Inscrit dans cette veine métafictionnelle qui condamne et exalte l’écrit, une tradition américaine qui remonte à Charles Brockden Brown et à l’héritage puritain, on peut aussi voir dans la position d’Oskar la filiation de Huck Finn, qui se méfie de toutes sortes d’activités « sivilisées » (sic) au moment même où il se lance dans celle qui pourrait combler à jamais le vide entre enfant et adulte en faisant appel à son ancien self pour comprendre celui du présent, sur un mode proprement wordsworthian (l’enfant n’est-il pas le père de l’homme ?) C’est grâce à l’enfant qui est en nous que nous pouvons entendre, devenir sensibles et finalement faire nôtre un destin qui peut avoir été mais qui n’a jamais été le nôtre.

C’est une pensée stimulante si l’on se souvient que c’est notre Hilflosigkeit – pour reprendre le mot que Freud a d’abord utilisé pour décrire l’impuissance de l’enfant en l’absence de sa mère, puis pour en faire le synonyme d’un trauma universellement partagé – qui nous permet d’entendre celui des autres. Judith Butler, dans son récent Precarious Lives, en partie motivée par les événements du 11-Septembre 2001, exprime la même conviction que l’identité pourrait avoir à voir avec le deuil, c’est-à-dire la reconnaissance de la perte et l’abandon volontaire de la maîtrise :

Revenons à la question du chagrin, aux moments où l’on subit quelque chose qui échappe à son contrôle et où l’on se trouve en dehors de soi, non pas à côté de soi-même. Peut-être pouvons-nous dire que le deuil contient la possibilité d’appréhender un mode de dépossession qui est fondamental pour ce que je suis. (Butler, 28[6])

Pour conclure sans conclure

C’est donc le privilège de la littérature, de l’art en général peut-être, comme j’espère l’avoir montré avec les exemples de DeLillo et de Safran Foer, de proposer des « faits alternatifs » au sens le plus noble, non Trumpiste du terme, c’est-à-dire comme les créatures de l’imagination, et donc de façonner une autre réalité, en tenant compte de l’expérience humaine originaire tant dans son sens historique que psychique. C’est cependant son obligation éthique, je crois, de ne pas s’écarter de la représentation d’un autre type de faits : ceux qui constituent la vérité de ce qui peut le moins facilement s’exprimer : dépossession, perte et deuil.
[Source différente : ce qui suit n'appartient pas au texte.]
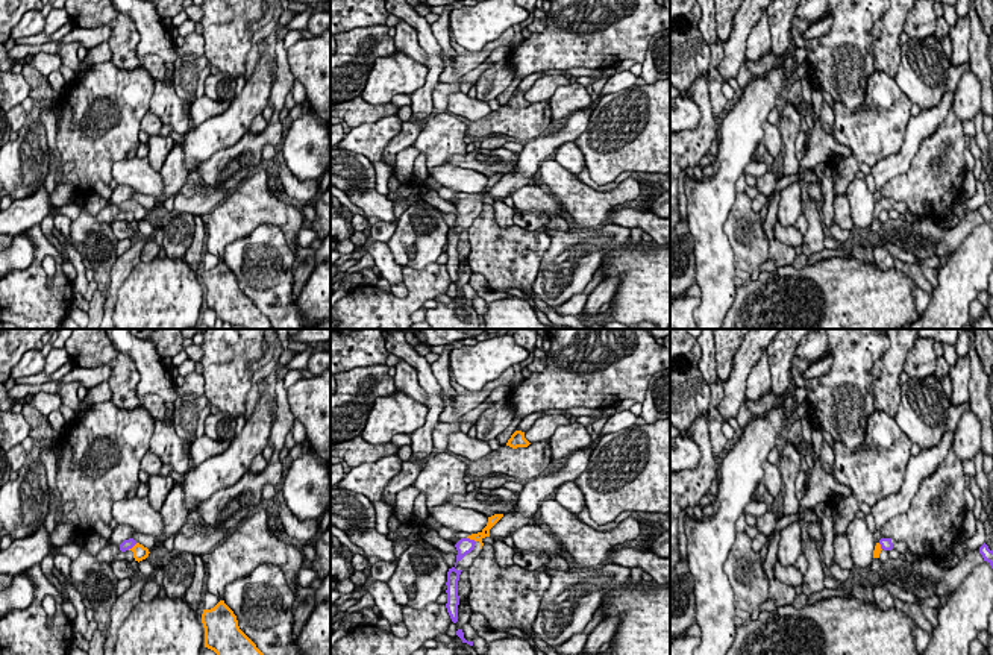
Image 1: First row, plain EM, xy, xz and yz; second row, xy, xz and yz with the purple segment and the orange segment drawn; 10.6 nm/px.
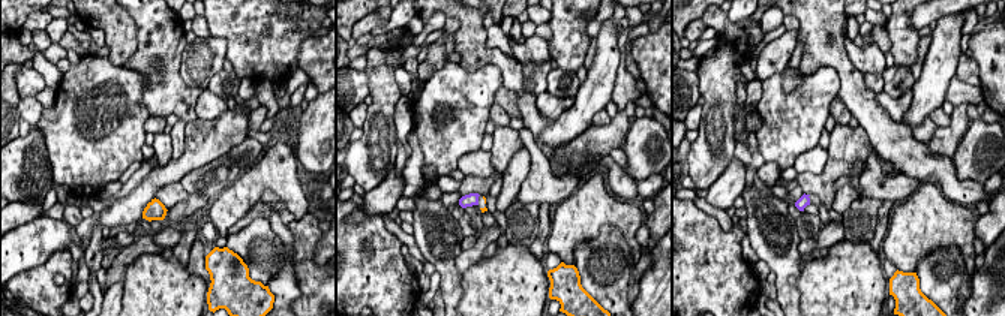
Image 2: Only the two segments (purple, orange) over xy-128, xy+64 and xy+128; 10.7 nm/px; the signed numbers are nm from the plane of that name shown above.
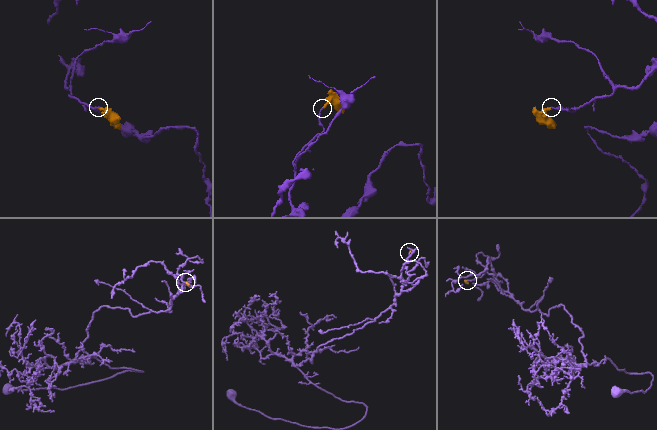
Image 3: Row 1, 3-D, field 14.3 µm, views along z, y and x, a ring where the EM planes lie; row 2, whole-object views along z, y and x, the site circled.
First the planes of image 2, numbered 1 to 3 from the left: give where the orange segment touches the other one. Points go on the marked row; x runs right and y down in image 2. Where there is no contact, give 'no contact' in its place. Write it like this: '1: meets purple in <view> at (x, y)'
1: no contact
2: no contact
3: no contact

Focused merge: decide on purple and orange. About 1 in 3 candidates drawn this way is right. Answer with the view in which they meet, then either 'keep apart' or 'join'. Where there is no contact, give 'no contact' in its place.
meets purple in xy; join

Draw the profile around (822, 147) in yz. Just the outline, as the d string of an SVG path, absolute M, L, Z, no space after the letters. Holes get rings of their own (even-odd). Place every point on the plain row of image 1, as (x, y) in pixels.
M811 83L813 108L816 114L814 127L810 135L807 152L799 161L799 167L814 170L817 164L829 162L835 155L849 156L852 152L849 147L838 144L831 135L828 135L820 126L820 109L823 103L822 89Z

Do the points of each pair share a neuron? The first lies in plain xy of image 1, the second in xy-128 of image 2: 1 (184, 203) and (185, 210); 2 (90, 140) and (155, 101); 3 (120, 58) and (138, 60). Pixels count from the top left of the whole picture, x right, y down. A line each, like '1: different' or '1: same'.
1: same
2: different
3: different

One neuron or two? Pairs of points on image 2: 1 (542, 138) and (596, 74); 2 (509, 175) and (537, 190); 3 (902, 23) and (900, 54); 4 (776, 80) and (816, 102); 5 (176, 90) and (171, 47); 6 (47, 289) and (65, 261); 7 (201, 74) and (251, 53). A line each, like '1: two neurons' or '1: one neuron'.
1: one neuron
2: two neurons
3: one neuron
4: one neuron
5: one neuron
6: one neuron
7: two neurons

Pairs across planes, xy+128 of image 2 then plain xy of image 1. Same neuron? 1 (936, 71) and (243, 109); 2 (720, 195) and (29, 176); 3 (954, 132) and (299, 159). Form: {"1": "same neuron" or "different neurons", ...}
{"1": "same neuron", "2": "different neurons", "3": "different neurons"}

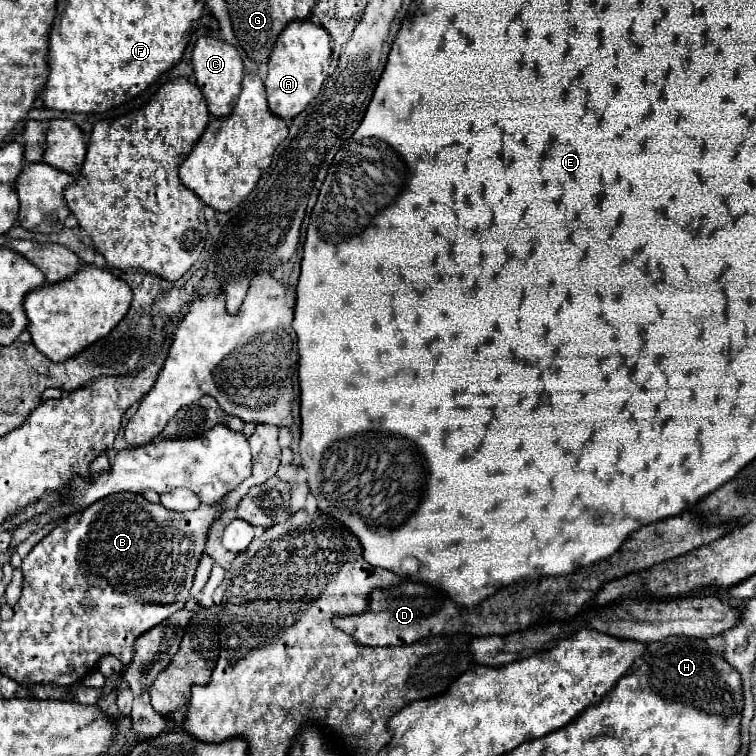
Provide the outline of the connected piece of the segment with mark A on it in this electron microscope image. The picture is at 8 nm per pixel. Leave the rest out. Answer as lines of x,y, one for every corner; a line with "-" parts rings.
310,20
290,22
280,34
268,60
268,76
264,80
264,86
268,94
270,112
282,120
294,118
300,112
304,112
304,108
322,90
322,84
328,74
328,66
330,66
330,56
332,56
330,36
322,26

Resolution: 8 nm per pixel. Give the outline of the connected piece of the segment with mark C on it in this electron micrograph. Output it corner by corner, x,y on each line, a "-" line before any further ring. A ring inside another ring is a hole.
200,38
192,52
192,64
194,64
196,84
206,98
210,114
214,118
228,116
232,108
236,106
236,98
240,94
240,86
244,78
244,66
242,66
242,58
238,50
232,44
218,38

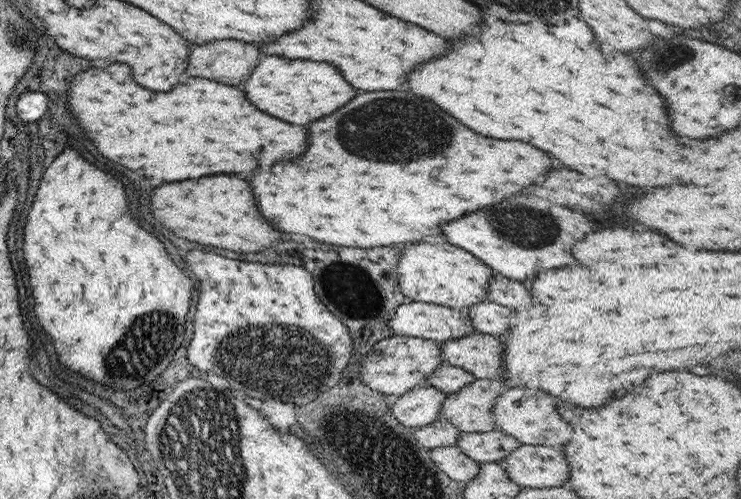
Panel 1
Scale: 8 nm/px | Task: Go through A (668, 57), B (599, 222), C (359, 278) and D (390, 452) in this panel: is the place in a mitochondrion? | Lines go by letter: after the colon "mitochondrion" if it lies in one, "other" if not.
A: mitochondrion
B: other
C: mitochondrion
D: mitochondrion

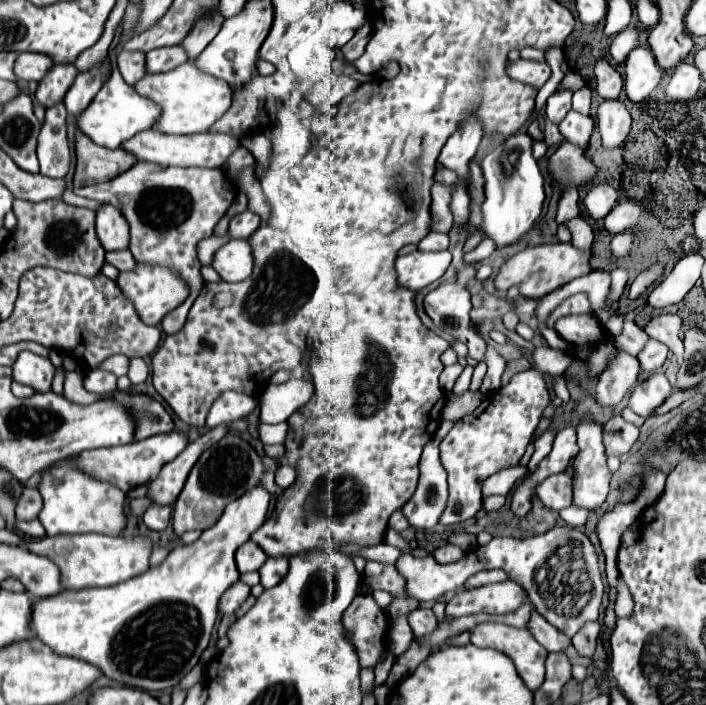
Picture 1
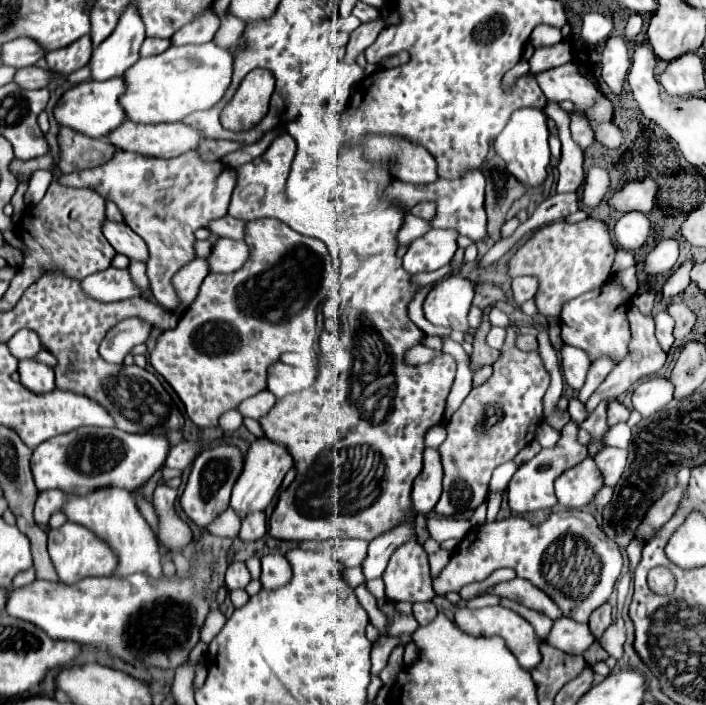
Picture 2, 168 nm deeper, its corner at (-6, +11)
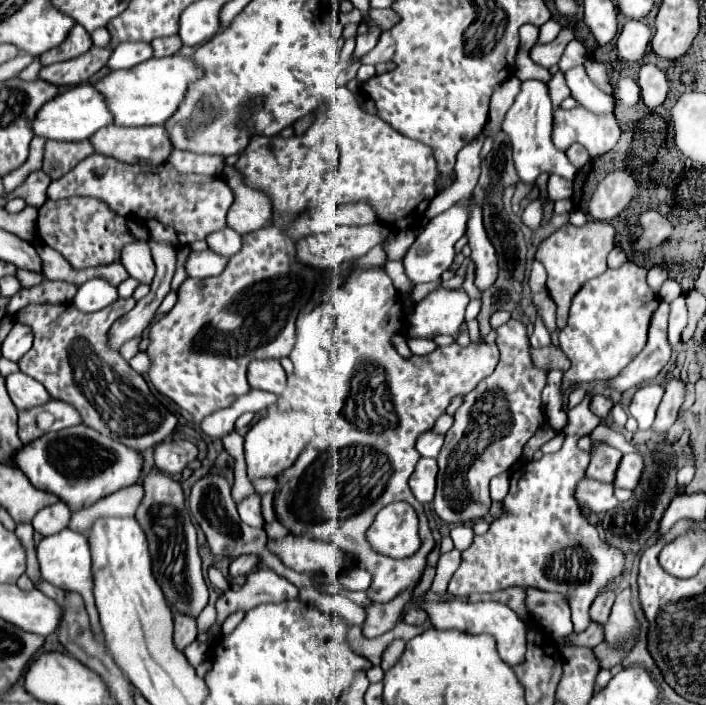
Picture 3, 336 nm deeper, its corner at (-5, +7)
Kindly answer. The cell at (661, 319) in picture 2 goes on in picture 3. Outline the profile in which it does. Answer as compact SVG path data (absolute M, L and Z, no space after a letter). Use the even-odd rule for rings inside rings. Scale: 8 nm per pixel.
M685 294L671 302L671 316L669 316L669 344L675 346L681 342L681 332L687 326L687 302Z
Des faits, en d’autres termes, qui constituent l’essence insaisissable de l’être, à la croisée de l’individu et du collectif, de la plus grande intimité et de la communauté la plus large. Si la destruction du World Trade Center et d’innombrables vies humaines est un fait qui ne tolère aucune fiction alternative, sa représentation par le langage paradoxal du trauma dans sa forme la plus novatrice prolonge la leçon déconstructrice de l’incertitude d’une psychanalyse bien comprise.

 

 

[1] Les citations des deux romans de mon corpus ont été traduites par mes soins. Il y sera fait référence en français respectivement sous les titres de L’ Homme qui tombe et de  Extrêmement fort. Les indications de pages renvoient aux éditions en version  originale : Don DeLillo, Falling Man, New York, Scribner, 2007 ; et Jonathan Safran Foer, Extremely Loud and Incrediby Close, Londres, Penguin, 2006.

[2] Marc Amfreville, Ecrits en souffrance, Paris, Michel Houdiard Editeur, 2009, p. 44.

[3] Sigmund Freud, L’Homme Moïse et la religion monothéiste (1939), Paris, Folio Gallimard, 2000, p. 122.

[4] Susana Onega, « Ethics, Trauma and the Contemporary British Novel » in Literature and Value, Sibylle Baumbach et Herbert Grabes éds, vol 2. Trier, WVT Wissenshaft Verlag, 2009, p. 9 (ma traduction).

[5] Anne Michaels, Fugitive Pieces, Londres, Bloomsbury, 1997.

[6] Judith Butler, Precarious Lives, the Power of Mourning and Violence, Londres, Verso, 2004. Ma traduction.